If we look carefully at price and time, we can notice that they are closely connected. A common price-time chart allows to calculate Bradley Cowan’s Price-Time Radius Vector Indicator with the help of Pythagorean theorem. It states that the sum of the squares of the legs of a right triangle is equal to the square of its hypotenuse. In our case, price and time are the legs and the hypotenuse is PTV (Price-Time Radius Vector).
On the example below you can see how to calculate this indicator. We have start point A, we know that the length of cut AB is equal to 196 points for 35 hours. We calculate PTV of BC, which is equal to 199. Structure is ABCD or ABCDEF.
All PTV values are approximately equal for AF segment. There are deviations in length sometimes, when PTV is overlapped or shifts. It complicates the analysis. The more experience you get the easier it will be to define the initial point of PTV, even if it is located in the field of previous radius-vector. More details you can find in the works by Bradley Cowan. The beginning or end of one PTV should not necessarily match the beginning or end of another PTV. In other words, vectors can overlap or deviate from each other.
To make PTV equation visible on a price-time chart, it is required to have axises of price and time in the same scale. In other words one price unit must match one time unit. When scale of axises do not match, vectors will be distorted.
PTV is not limited by one chart, and there are no limitations for size. Big PTV includes small PTVs. We have specific PTV of black BC segment, which also can be calculated in more details. We have got three segments AB, BC and AC and can calculate CD on this base with the same formula.
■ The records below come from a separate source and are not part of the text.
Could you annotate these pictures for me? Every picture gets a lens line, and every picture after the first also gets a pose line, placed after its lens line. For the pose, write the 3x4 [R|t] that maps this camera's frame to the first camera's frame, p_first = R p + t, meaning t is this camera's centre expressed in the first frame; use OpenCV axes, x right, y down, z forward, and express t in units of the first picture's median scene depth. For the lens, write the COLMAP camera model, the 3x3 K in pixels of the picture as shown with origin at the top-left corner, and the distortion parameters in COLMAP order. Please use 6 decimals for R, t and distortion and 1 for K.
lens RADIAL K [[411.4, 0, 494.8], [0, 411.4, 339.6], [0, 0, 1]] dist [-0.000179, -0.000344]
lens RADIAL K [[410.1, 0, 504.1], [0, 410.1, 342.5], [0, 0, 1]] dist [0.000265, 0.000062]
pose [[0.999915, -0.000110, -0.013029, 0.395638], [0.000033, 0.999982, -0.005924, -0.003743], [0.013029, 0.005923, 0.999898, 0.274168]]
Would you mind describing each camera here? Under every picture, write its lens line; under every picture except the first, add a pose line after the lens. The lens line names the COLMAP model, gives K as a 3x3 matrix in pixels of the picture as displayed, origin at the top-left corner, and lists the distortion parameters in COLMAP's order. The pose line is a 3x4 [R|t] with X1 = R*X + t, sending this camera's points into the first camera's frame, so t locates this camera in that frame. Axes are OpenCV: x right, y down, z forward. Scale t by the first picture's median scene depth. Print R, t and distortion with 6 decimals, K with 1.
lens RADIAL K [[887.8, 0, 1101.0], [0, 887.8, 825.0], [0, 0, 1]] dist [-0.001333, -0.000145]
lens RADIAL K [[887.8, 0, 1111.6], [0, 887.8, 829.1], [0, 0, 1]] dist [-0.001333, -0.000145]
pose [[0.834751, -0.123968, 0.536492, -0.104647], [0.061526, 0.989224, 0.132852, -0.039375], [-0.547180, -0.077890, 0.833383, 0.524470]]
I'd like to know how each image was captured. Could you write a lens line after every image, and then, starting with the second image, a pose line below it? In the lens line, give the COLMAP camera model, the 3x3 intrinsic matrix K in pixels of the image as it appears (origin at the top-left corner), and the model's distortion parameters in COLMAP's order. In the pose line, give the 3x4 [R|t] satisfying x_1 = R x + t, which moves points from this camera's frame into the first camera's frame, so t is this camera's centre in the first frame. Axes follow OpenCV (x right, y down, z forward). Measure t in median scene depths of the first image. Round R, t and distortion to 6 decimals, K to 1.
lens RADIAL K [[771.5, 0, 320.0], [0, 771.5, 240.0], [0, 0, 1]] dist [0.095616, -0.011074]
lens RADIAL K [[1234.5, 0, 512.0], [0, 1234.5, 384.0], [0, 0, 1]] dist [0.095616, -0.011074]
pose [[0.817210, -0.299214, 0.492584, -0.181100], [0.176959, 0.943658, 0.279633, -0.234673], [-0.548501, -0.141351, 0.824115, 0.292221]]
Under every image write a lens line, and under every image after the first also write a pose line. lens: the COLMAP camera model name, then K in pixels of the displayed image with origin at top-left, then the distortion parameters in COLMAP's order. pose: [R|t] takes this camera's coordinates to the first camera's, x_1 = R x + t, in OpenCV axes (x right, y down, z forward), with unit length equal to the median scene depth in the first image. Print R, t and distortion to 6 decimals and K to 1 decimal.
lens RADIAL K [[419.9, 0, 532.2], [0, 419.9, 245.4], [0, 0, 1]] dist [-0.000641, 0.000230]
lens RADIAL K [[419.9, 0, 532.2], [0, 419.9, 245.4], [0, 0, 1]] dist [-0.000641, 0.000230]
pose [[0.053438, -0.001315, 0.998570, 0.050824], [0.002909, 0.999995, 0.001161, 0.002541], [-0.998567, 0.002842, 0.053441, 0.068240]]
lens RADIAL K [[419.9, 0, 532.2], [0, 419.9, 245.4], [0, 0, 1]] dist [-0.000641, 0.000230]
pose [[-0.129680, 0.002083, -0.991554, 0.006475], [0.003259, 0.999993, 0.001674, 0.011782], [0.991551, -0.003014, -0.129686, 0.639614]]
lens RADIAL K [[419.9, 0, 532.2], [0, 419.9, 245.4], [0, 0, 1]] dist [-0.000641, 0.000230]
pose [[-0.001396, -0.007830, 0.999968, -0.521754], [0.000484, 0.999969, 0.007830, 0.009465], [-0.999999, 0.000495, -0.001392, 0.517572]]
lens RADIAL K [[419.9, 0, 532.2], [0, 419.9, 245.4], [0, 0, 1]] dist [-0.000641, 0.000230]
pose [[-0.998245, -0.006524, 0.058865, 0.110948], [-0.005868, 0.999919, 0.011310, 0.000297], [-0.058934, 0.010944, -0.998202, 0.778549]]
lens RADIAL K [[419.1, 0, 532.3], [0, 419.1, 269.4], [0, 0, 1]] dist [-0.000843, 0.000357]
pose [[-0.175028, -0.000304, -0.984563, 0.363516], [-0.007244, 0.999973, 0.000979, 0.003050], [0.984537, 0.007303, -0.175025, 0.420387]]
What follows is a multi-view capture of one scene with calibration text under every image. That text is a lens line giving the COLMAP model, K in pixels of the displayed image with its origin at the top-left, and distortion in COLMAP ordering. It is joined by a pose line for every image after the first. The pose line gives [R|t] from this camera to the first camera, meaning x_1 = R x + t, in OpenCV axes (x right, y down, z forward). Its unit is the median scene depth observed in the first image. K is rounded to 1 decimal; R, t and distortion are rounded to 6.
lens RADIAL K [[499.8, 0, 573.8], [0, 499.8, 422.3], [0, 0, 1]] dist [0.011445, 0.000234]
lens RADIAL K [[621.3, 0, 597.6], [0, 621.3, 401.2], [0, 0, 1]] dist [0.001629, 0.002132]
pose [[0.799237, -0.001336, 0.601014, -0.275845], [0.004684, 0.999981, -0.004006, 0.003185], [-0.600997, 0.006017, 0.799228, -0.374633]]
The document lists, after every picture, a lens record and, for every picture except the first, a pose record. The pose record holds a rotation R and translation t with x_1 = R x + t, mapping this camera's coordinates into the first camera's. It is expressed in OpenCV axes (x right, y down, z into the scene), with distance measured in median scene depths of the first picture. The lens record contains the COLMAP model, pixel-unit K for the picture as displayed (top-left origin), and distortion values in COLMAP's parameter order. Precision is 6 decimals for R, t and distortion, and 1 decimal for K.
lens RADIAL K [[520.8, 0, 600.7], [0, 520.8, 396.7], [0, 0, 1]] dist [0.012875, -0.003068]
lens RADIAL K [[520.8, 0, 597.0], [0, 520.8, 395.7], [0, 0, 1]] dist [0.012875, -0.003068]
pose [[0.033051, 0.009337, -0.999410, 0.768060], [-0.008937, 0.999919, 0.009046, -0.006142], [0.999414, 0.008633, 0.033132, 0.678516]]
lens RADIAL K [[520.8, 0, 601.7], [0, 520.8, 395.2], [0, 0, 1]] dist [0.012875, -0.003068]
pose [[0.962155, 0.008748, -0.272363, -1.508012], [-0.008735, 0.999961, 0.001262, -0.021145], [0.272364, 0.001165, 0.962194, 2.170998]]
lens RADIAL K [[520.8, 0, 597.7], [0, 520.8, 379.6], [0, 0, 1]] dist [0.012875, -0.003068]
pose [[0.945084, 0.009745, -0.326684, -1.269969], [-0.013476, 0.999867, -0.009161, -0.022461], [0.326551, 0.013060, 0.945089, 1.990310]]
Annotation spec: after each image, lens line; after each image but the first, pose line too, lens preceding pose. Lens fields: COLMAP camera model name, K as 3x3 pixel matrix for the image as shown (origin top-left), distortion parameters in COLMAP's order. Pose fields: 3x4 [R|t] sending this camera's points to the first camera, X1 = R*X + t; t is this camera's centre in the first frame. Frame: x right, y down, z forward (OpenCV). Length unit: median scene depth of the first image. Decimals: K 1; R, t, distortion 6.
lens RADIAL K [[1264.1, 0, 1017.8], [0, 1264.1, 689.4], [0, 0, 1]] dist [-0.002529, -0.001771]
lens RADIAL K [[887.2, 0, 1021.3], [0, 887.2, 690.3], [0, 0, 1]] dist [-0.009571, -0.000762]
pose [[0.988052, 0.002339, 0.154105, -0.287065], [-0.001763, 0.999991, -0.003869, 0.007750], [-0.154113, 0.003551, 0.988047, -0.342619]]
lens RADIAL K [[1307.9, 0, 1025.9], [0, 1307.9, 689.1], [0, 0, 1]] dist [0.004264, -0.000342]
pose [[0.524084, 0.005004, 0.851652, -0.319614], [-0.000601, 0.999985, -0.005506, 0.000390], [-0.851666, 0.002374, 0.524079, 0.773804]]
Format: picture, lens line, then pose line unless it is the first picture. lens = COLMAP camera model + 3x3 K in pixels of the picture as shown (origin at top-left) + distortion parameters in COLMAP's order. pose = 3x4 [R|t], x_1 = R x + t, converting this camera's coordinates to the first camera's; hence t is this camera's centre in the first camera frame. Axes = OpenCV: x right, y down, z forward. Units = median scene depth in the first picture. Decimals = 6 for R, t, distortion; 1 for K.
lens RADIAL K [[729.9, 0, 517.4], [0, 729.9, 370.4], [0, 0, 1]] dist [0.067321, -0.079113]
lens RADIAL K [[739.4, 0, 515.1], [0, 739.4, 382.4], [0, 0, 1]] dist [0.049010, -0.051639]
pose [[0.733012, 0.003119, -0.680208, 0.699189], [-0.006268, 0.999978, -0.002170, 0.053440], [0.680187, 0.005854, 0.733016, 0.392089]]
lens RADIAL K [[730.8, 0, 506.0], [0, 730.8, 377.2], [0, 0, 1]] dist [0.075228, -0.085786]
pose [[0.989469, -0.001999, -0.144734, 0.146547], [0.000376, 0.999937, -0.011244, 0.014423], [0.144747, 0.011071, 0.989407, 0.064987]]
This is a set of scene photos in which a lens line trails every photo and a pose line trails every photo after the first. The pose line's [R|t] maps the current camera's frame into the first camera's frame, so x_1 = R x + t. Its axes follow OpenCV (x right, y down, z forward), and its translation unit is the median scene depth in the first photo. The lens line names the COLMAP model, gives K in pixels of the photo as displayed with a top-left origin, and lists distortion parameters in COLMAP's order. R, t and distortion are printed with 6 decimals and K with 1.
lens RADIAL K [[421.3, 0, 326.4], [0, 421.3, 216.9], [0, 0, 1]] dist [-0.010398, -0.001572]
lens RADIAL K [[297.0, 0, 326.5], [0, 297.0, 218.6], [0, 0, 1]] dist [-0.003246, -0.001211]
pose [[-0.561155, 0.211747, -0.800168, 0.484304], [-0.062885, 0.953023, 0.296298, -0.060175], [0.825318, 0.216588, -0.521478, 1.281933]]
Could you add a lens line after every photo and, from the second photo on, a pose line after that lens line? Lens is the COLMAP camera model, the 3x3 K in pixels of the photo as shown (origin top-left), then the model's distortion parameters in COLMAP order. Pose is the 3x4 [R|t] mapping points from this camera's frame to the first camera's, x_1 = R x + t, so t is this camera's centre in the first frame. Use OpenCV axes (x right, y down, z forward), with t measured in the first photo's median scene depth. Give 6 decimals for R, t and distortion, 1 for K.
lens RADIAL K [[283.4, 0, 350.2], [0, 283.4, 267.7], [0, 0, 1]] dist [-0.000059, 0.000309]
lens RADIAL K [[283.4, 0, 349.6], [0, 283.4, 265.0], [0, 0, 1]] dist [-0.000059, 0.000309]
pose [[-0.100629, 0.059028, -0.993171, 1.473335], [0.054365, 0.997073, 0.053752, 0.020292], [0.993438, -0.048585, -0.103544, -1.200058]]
In this case we exactly have got inequation between all Price Time Vector segments, BC is much smaller than AB and AC. When the angles between PTV and time axis decreases, the time component increases and the price component decreases. That is to say, the time component of BC is more than the time component AB, whereas the price component BC is smaller than the price component AB, because price and time move to the counter-balance.
On the base of PTV on the previous image, having two segments AB and calculated CD, we build an ellipse, and will get segments DE and EF on the orange ellipse and DE on the green ellipse. When price reaches D point, DE segment will be known.